▸ **WHAT TO DO**: Duplicate the lines below from the line that contains "written like 9.3MPa." to the line that contains "The ammeter reads 15µA", both of those lines included, and leave the pictures out of your answer.

▸ **DATA SUPPLIED**:

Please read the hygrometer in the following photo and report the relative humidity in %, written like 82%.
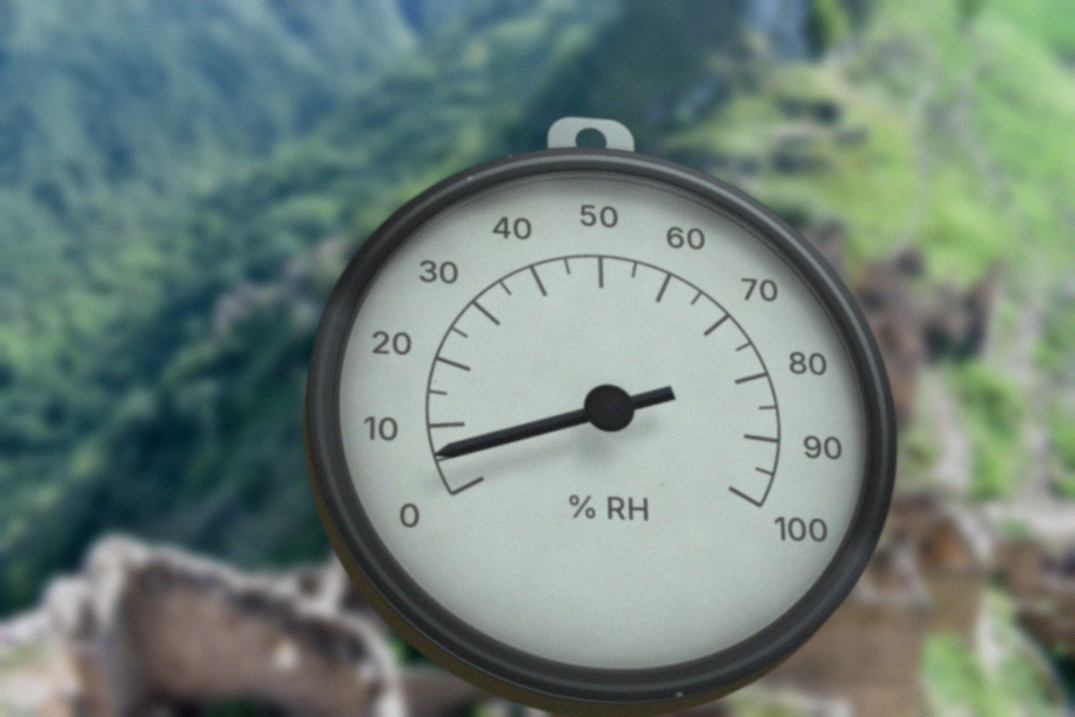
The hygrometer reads 5%
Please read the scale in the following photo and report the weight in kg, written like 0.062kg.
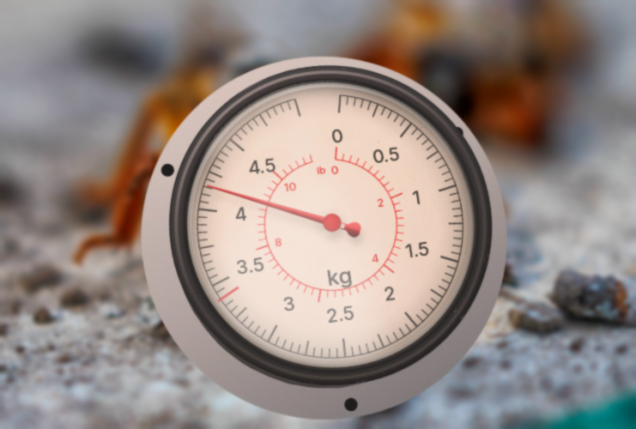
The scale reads 4.15kg
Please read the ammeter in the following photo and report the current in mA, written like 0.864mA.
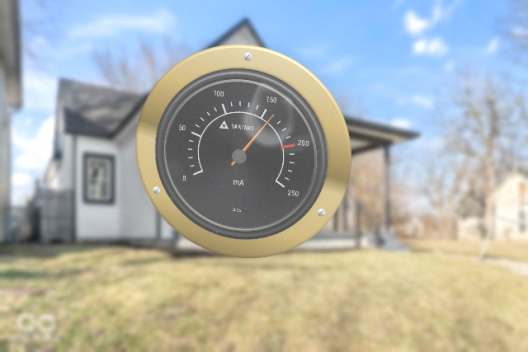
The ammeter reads 160mA
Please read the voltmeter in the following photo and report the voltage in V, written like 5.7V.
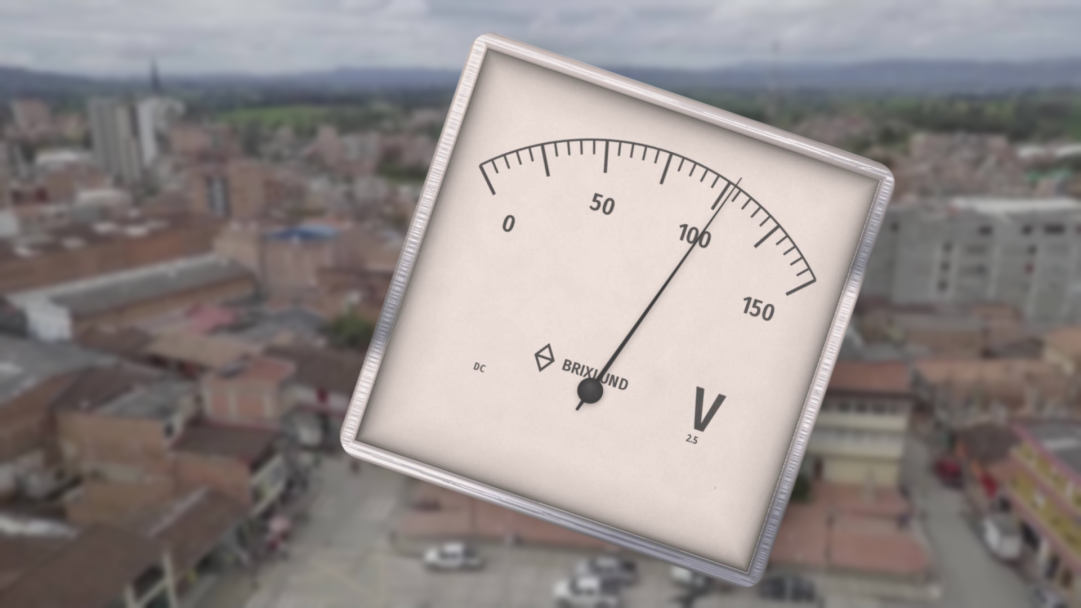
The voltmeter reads 102.5V
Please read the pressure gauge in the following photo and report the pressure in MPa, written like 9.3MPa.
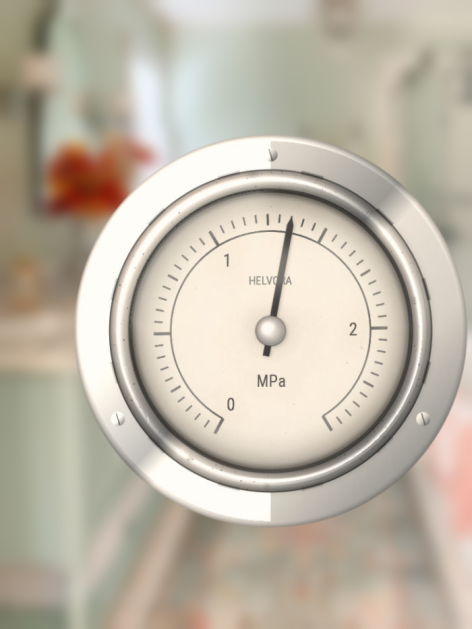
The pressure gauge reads 1.35MPa
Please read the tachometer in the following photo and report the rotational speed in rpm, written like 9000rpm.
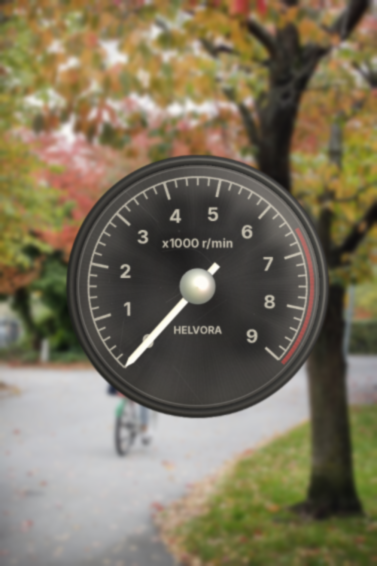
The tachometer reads 0rpm
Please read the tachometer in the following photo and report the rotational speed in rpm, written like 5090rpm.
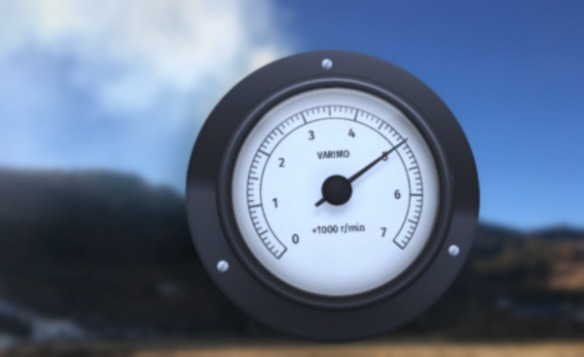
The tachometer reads 5000rpm
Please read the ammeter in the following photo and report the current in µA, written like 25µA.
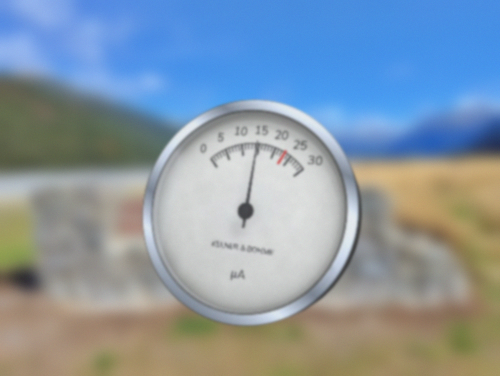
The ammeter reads 15µA
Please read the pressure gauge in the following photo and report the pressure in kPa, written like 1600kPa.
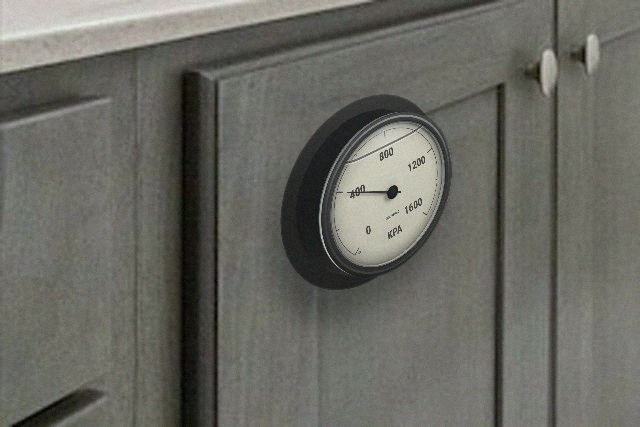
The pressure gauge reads 400kPa
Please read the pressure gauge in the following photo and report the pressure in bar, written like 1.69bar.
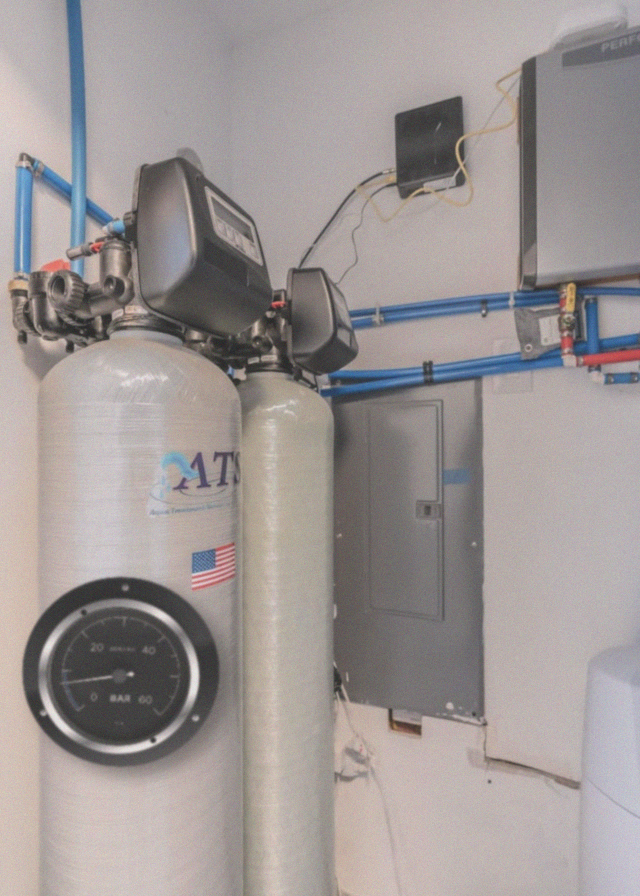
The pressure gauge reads 7.5bar
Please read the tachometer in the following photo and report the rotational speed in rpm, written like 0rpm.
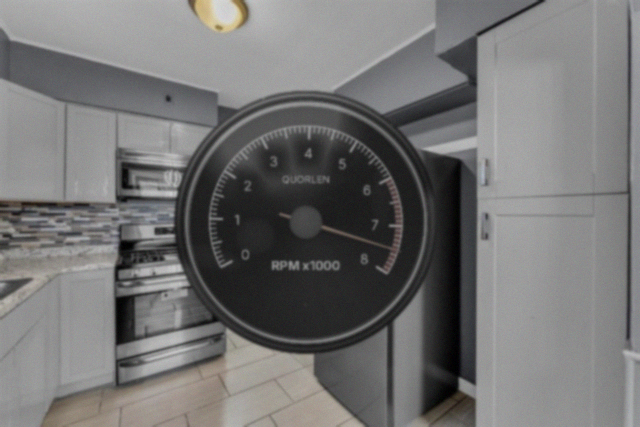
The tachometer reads 7500rpm
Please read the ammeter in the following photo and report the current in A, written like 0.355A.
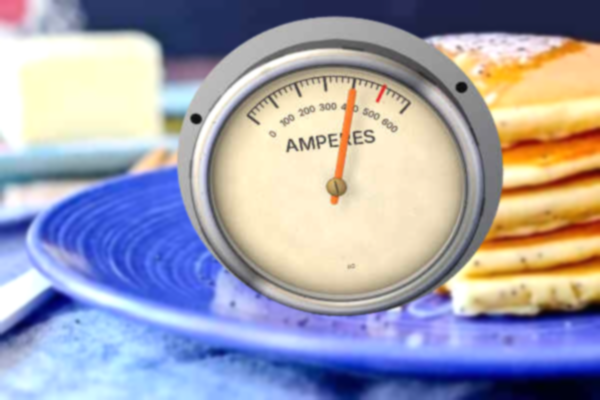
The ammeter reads 400A
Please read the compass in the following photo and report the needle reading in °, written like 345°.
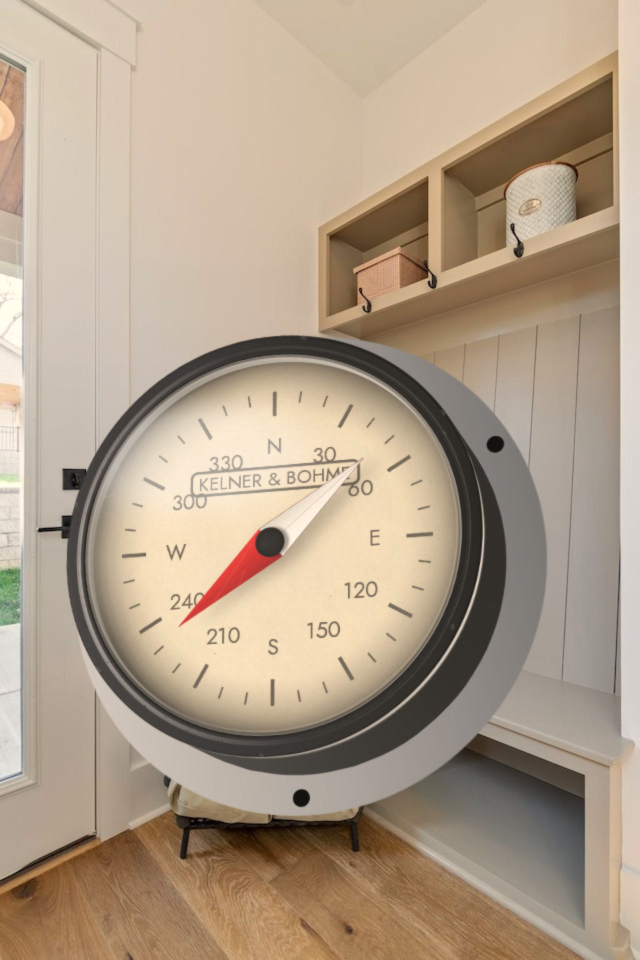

▸ **EXPECTED ANSWER**:
Please read the pressure gauge in the following photo and report the pressure in MPa, written like 9.3MPa.
The pressure gauge reads 1.35MPa
Please read the tachometer in the following photo and report the rotational speed in rpm, written like 9000rpm.
The tachometer reads 0rpm
Please read the tachometer in the following photo and report the rotational speed in rpm, written like 5090rpm.
The tachometer reads 5000rpm
Please read the ammeter in the following photo and report the current in µA, written like 25µA.
The ammeter reads 15µA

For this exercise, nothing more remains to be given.